BEGIN Records shown

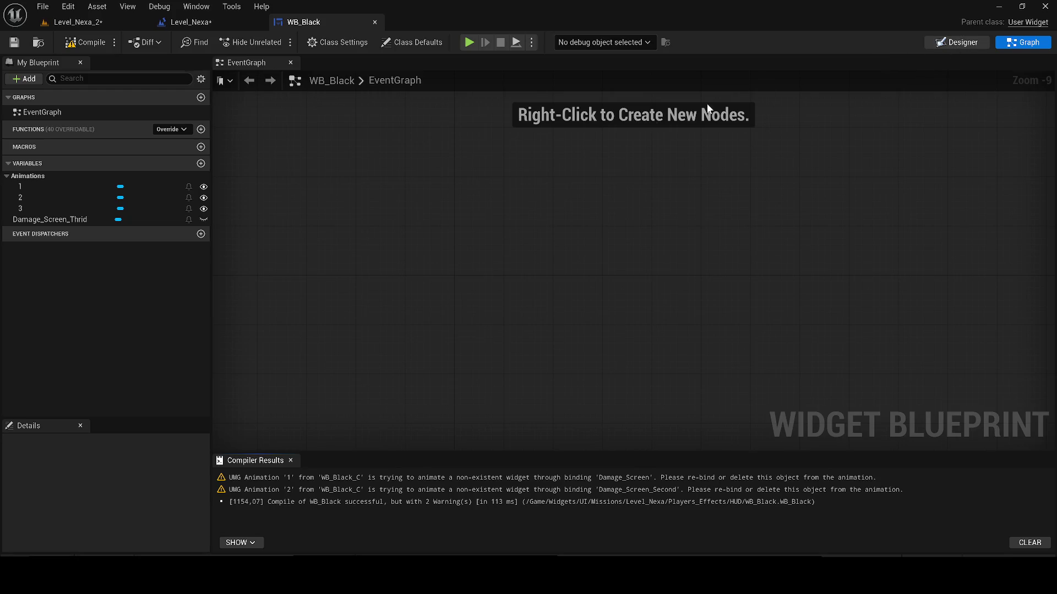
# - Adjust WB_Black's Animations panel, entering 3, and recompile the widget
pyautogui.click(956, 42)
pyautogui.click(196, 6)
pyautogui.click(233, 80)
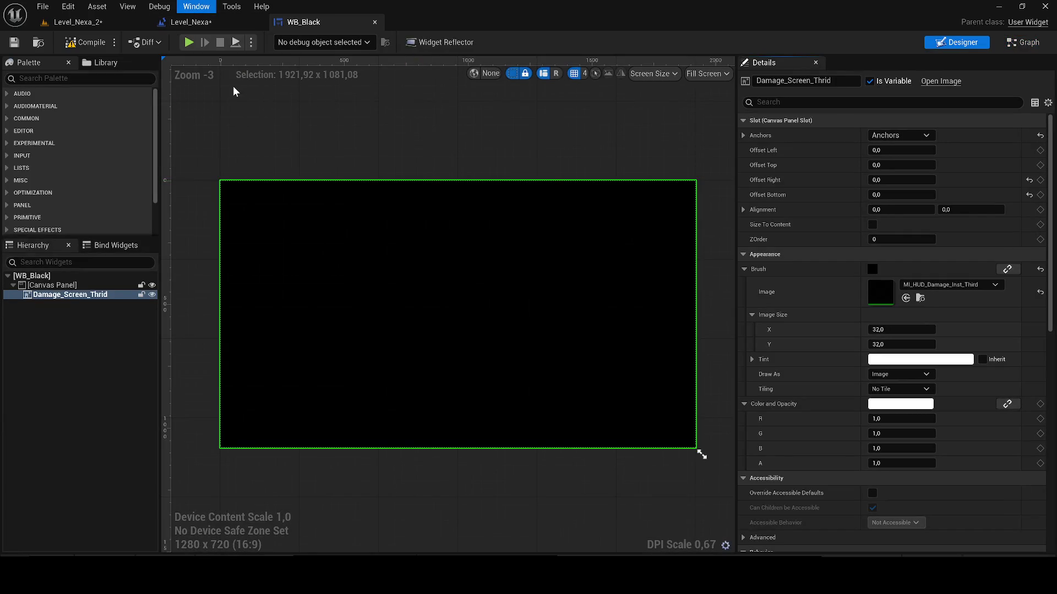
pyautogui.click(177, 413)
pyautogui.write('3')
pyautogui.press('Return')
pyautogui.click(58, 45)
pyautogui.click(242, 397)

END Records shown

- Problem to solve: Using the data above, write out every line exactly, leaving the images behind.

- Answer section:
# - Adjust WB_Black's Animations panel, entering 3, and recompile the widget
pyautogui.click(956, 42)
pyautogui.click(196, 6)
pyautogui.click(233, 80)
pyautogui.click(177, 413)
pyautogui.write('3')
pyautogui.press('Return')
pyautogui.click(58, 45)
pyautogui.click(242, 397)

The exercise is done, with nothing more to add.